Directive: Rewrite the lines below as a numbered list, skipping any blank lines and leaving out the pictures.

_ _ _ _

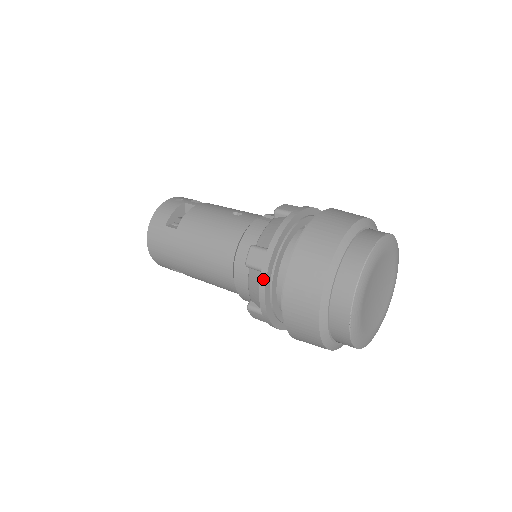
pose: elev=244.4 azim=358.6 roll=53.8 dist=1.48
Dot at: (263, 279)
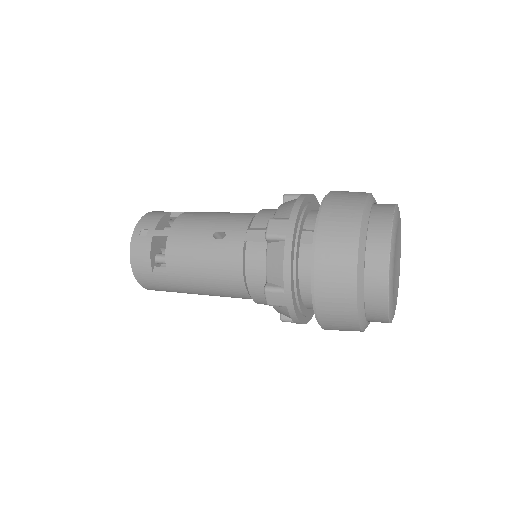
Dot at: (292, 313)
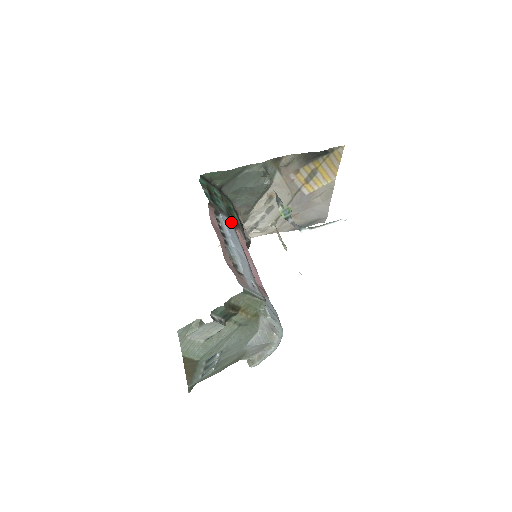
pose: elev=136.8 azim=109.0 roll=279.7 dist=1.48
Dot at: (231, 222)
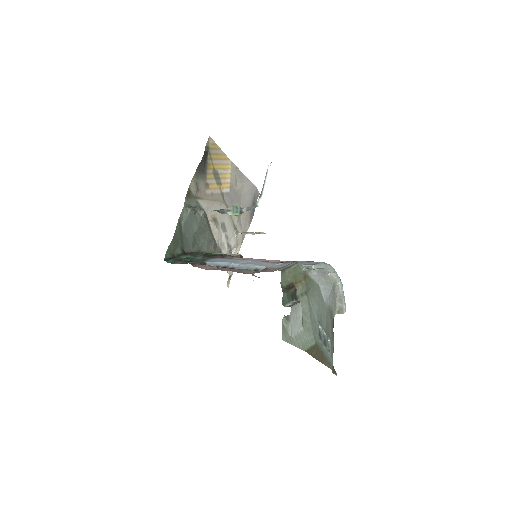
Dot at: (217, 258)
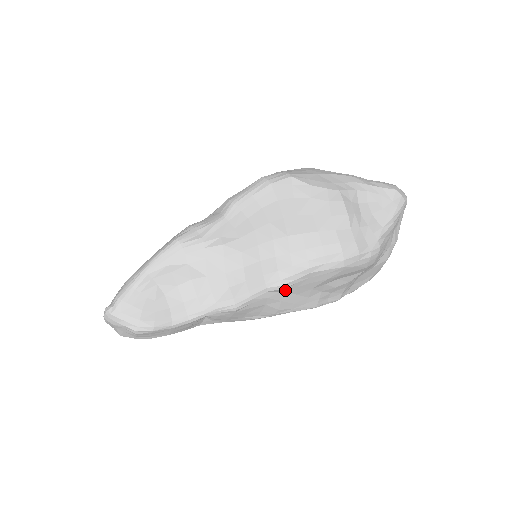
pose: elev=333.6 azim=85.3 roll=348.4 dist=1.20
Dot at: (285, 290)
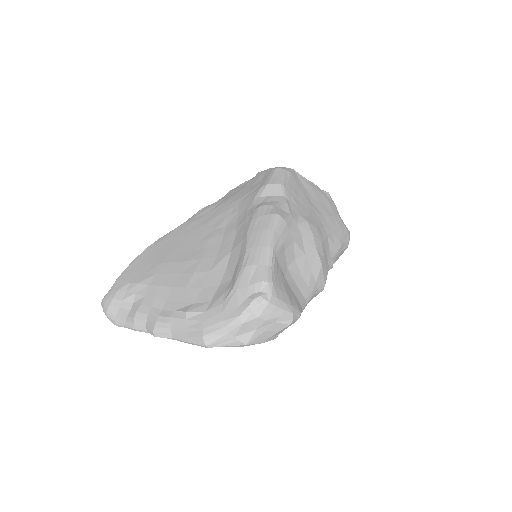
Dot at: occluded
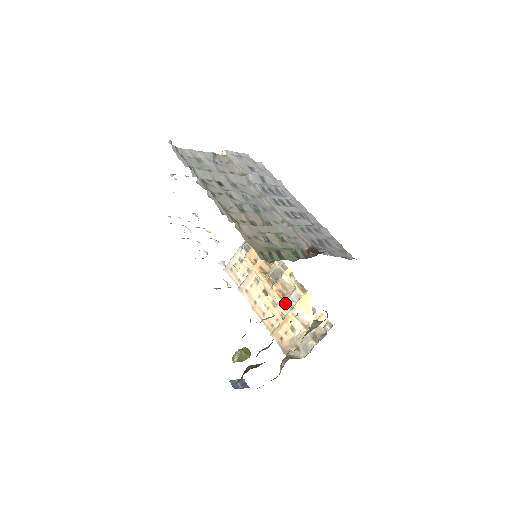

_ _ _ _

Solution to the exercise:
1. pose: elev=244.4 azim=358.6 roll=53.8 dist=1.48
2. Dot at: (263, 279)
3. Dot at: (292, 313)
4. pose: elev=136.8 azim=109.0 roll=279.7 dist=1.48
5. Dot at: (231, 222)
6. Dot at: (217, 258)
7. pose: elev=333.6 azim=85.3 roll=348.4 dist=1.20
8. Dot at: (285, 290)
9. Dot at: occluded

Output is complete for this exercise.